An ardent Turkey researcher shared with me, over lunch during my London trip in the summer of 2011, that government officials were falling under the spell of this sin. Since then, I have come to realize how accurate his observation was. During Nov. 22’s Financial Times Turkey Summit, the economy’s top brass were almost racing with each other to demonstrate their arrogance.
First on stage was economy tsar Ali Babacan, who slammed the eurozone by contrasting the single-currency area’s woes with Turkey’s solid economic fundamentals. It is true that the euro area is in trouble. Purchasing managers indexes released on Nov. 22 are hinting that eurozone private sector activity may face its sharpest quarterly contraction since the global financial crisis.
You could argue that Turkey significantly lags behind the euro area in terms of living standards, but since euro-bashing is a favorite pastime of policymakers and politicians worldwide these days, I will leave Babacan for now and turn to Finance Minister Mehmet Şimşek.

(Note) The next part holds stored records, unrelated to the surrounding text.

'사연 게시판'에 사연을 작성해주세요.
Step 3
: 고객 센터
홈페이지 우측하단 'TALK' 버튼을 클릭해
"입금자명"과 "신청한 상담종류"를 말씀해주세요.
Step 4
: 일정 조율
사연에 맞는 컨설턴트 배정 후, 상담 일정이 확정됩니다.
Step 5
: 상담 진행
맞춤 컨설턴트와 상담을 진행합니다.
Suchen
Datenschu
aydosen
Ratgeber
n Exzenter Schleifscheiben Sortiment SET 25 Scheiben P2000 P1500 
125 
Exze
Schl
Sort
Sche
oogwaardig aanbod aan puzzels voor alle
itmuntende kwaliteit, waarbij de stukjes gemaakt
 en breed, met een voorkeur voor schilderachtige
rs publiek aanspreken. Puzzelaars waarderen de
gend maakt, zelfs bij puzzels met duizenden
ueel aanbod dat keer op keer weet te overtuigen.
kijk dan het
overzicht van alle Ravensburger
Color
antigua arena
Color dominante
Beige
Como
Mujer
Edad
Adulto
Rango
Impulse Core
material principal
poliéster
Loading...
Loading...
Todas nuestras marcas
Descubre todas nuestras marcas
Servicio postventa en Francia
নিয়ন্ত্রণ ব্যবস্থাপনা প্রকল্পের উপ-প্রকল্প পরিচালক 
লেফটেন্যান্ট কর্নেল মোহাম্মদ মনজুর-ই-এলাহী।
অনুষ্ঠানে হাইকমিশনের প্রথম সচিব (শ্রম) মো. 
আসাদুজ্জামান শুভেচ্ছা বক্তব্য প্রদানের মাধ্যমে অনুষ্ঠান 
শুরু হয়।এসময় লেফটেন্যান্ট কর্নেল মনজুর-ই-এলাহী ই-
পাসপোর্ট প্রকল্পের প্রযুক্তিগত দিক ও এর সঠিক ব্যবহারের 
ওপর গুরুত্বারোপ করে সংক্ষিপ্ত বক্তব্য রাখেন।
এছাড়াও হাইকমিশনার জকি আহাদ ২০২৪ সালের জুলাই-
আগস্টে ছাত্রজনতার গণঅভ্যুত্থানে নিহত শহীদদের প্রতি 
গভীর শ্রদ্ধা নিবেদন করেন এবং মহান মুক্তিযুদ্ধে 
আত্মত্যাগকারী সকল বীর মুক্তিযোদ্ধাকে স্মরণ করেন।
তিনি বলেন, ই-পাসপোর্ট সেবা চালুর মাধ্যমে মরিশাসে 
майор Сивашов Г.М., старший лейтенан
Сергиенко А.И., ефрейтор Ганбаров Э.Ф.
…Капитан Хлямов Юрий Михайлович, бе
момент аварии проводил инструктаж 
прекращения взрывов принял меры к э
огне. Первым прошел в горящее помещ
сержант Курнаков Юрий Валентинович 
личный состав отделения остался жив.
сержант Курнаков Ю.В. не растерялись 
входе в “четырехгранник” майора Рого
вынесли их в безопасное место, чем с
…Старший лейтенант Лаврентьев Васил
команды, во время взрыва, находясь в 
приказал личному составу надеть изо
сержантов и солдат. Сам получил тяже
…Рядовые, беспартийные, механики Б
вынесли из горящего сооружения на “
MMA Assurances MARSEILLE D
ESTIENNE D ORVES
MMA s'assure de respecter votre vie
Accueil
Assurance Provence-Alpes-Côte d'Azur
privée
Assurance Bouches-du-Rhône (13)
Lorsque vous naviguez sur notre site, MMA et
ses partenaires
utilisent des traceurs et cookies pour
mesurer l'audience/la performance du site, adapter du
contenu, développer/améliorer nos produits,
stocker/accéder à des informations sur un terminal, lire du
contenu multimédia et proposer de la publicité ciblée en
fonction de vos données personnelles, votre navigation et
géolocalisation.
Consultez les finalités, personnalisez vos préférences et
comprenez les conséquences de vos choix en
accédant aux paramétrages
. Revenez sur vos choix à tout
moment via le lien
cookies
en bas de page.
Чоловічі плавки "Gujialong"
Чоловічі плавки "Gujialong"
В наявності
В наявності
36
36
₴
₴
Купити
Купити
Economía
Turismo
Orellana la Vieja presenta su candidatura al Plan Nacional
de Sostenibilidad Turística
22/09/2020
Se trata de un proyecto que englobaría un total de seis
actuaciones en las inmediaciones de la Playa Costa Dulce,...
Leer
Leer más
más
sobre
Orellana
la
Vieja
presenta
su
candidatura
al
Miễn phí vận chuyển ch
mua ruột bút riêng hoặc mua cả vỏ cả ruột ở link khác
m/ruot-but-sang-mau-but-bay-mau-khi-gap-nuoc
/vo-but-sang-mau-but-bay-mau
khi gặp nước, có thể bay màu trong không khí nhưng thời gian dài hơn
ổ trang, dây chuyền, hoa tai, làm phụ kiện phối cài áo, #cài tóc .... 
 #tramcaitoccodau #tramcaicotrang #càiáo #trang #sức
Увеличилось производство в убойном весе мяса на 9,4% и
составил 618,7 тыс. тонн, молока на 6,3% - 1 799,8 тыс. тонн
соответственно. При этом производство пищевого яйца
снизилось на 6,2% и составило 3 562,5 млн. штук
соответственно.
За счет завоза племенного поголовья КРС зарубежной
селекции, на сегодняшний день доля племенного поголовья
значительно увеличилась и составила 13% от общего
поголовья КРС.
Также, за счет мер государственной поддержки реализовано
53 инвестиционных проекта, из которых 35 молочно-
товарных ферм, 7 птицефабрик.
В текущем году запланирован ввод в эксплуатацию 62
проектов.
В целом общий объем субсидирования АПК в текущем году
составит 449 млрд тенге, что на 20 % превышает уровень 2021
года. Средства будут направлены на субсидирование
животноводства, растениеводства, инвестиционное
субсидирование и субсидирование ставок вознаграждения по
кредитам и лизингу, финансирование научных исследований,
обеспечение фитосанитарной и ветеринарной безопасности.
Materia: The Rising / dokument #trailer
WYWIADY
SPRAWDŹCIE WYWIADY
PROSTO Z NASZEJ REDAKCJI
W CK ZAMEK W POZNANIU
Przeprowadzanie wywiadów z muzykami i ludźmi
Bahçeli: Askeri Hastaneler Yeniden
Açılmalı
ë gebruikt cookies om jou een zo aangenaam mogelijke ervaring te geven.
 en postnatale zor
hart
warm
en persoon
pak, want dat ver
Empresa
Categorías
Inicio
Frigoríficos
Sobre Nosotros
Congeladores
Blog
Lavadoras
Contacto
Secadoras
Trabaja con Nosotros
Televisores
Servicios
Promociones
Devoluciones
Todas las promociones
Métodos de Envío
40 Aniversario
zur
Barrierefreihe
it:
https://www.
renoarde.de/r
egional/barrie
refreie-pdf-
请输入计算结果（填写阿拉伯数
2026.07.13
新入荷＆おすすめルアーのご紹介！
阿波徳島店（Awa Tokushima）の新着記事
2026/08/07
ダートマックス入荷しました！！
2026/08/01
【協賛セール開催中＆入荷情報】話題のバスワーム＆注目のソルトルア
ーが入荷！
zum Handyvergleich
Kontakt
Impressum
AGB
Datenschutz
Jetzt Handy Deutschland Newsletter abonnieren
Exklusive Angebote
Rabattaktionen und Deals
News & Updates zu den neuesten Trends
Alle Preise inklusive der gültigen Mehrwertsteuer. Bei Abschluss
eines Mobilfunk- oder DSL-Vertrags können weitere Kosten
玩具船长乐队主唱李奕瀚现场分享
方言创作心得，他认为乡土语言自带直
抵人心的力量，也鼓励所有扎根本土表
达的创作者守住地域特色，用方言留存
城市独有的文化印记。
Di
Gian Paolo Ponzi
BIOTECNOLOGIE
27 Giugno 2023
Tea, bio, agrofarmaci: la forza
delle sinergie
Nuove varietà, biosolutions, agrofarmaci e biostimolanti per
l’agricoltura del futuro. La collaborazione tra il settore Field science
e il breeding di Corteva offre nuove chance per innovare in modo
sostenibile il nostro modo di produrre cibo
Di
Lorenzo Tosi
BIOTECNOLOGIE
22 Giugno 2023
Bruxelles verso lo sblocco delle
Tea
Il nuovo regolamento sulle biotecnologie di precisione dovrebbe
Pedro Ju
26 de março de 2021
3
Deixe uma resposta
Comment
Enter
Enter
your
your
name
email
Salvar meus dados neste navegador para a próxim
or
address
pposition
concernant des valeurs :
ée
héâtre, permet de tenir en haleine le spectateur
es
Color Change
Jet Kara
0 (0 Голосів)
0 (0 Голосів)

When he was asked whether the government’s $25,000 GDP per capita target for 2023 was realistic, Şimşek said that you could not go to space unless you aimed at going to space. A back-of-the-envelope calculation reveals that Turkey would have to grow 6 percent per year, in real terms, to realize this objective. To sustain such a growth rate, the country would need to shift to a production and export-led model, but I see no indications of any measures towards that end. If you try to go to space with a balloon, you are sure to end up dead.
Perhaps more interestingly, Şimşek noted that only Turks were worried about the country’s current account deficit. I had no idea credit rating agencies Fitch and Moody’s were Turkish. After all, the former raised the country’s rating even though it thinks a balance of payments crisis and recession are likely. The latter noted external vulnerabilities as the main reason for not upgrading the country to investment-grade last week.
Since the Turkish economy is doing so well, or is at least “less worse” than peers, some of the policymakers’ pride can be accepted as bragging rights. After all, the Financial Times Summit was called “Investing in Europe’s new BRIC,” and investors I talked to in London early in the month were enthusiastic about the country. But if arrogance leads to complacency, the country could be dragged into crisis due to the failure of policymakers to take certain necessary precautions, such as structurally lowering the current account deficit.
In Dante’s Divine Comedy, penitents guilty of pride are forced to walk with stones on their backs to induce feelings of humility. If Turkey ends up in a crisis, it will not be just Babacan and Şimşek, but everyone living in Turkey, who will be carrying stones.